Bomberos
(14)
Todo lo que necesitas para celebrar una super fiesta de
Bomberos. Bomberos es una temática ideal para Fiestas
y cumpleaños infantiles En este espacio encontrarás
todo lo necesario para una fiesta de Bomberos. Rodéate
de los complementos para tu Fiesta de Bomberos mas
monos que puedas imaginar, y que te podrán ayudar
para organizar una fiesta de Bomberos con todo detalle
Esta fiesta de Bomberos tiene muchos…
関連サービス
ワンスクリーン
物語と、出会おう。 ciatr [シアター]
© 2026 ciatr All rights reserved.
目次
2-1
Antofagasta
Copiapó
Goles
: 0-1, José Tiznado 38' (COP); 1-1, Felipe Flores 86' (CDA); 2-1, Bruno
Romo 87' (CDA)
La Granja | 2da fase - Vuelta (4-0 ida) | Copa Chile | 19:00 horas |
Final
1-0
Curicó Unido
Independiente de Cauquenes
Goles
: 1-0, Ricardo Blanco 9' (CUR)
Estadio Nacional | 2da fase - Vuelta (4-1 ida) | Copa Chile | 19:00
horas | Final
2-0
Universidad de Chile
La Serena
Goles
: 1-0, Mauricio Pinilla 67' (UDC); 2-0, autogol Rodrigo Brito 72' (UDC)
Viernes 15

----------------

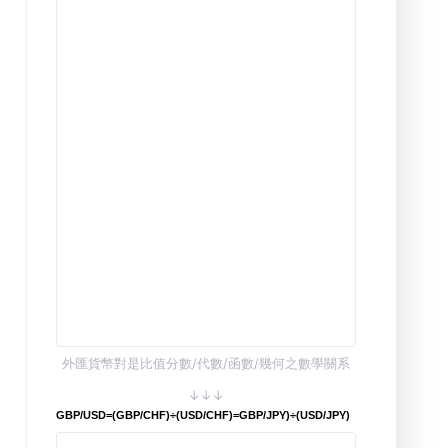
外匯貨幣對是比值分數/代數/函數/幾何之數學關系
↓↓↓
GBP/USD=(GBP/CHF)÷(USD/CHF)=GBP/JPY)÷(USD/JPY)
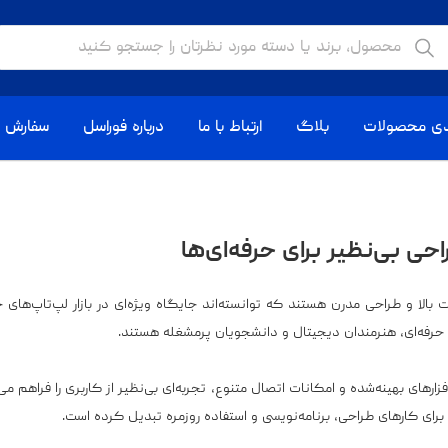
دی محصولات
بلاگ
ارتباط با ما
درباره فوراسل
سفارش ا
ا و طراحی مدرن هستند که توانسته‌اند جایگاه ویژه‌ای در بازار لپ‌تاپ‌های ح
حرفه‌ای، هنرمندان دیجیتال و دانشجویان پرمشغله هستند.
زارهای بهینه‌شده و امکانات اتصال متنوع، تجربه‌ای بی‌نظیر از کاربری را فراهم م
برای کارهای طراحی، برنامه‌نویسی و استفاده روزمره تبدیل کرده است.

----------------

### YOUR OBJECTIVE
Copy the listing from the line with "外匯貨幣對是比值分數/代數/函數/幾何之數學關系" up to and including the line with "برای کارهای طراحی،", word for word. Don't include the pictures in your answer.

### SOLUTION TO THIS EXERCISE
外匯貨幣對是比值分數/代數/函數/幾何之數學關系
↓↓↓
GBP/USD=(GBP/CHF)÷(USD/CHF)=GBP/JPY)÷(USD/JPY)
دی محصولات
بلاگ
ارتباط با ما
درباره فوراسل
سفارش ا
ا و طراحی مدرن هستند که توانسته‌اند جایگاه ویژه‌ای در بازار لپ‌تاپ‌های ح
حرفه‌ای، هنرمندان دیجیتال و دانشجویان پرمشغله هستند.
زارهای بهینه‌شده و امکانات اتصال متنوع، تجربه‌ای بی‌نظیر از کاربری را فراهم م
برای کارهای طراحی، برنامه‌نویسی و استفاده روزمره تبدیل کرده است.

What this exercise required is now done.